▸ To do: All of the records below need to be written out exactly, but without the pictures.

(Records from a dataset)

--------------------------------------------------

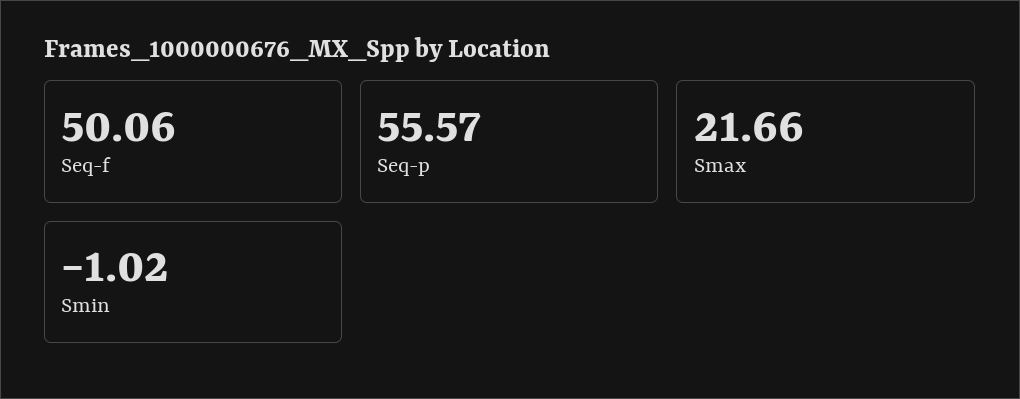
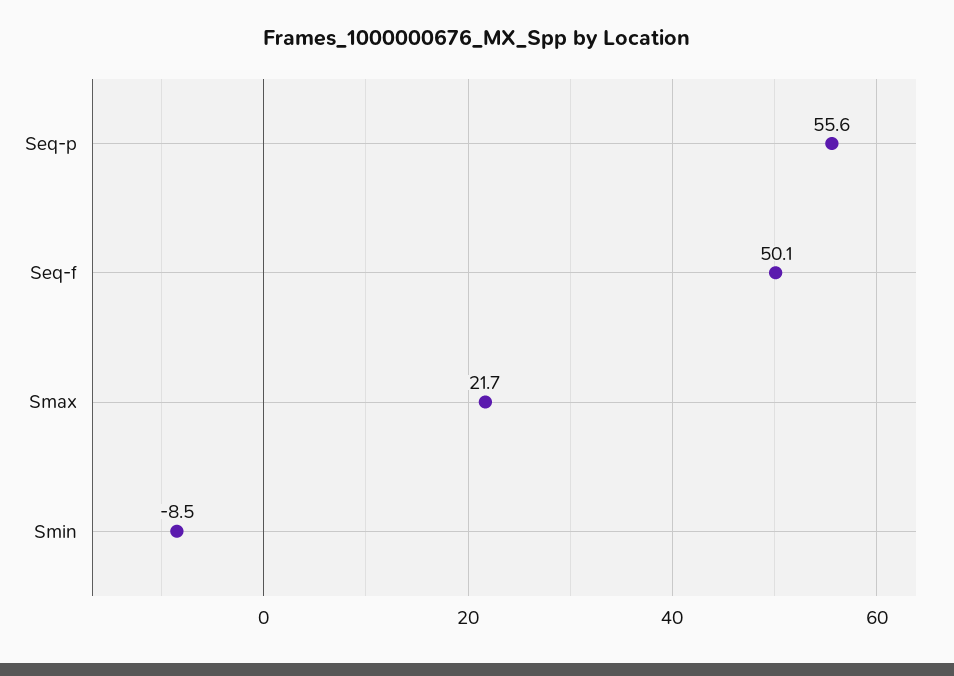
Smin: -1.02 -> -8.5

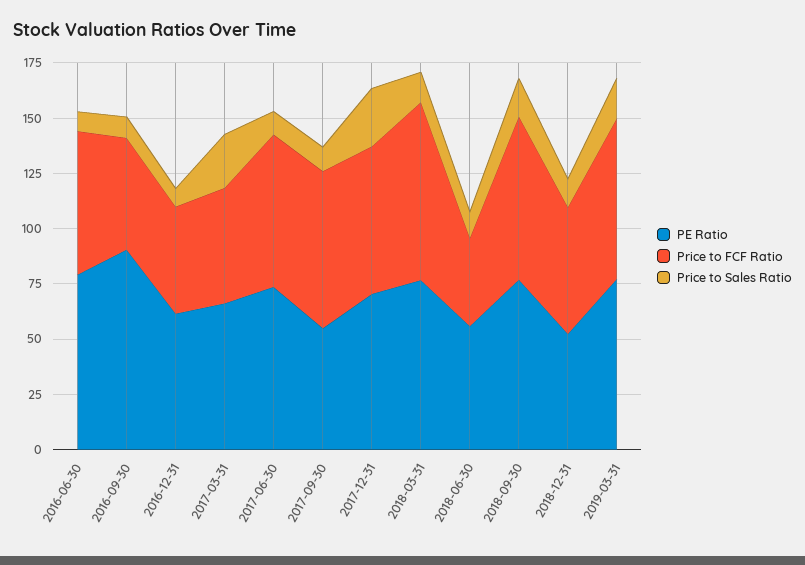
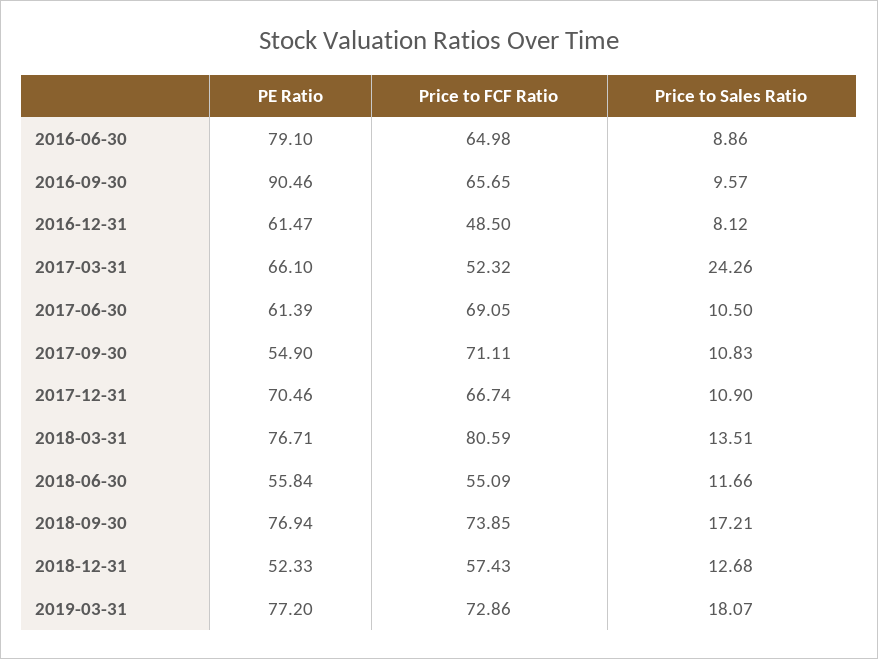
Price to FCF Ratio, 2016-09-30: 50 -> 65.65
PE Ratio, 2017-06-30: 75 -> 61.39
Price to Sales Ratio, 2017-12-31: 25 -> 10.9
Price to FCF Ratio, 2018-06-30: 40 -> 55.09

--------------------------------------------------

▸ Expected answer:
Smin: -1.02 -> -8.5

Price to FCF Ratio, 2016-09-30: 50 -> 65.65
PE Ratio, 2017-06-30: 75 -> 61.39
Price to Sales Ratio, 2017-12-31: 25 -> 10.9
Price to FCF Ratio, 2018-06-30: 40 -> 55.09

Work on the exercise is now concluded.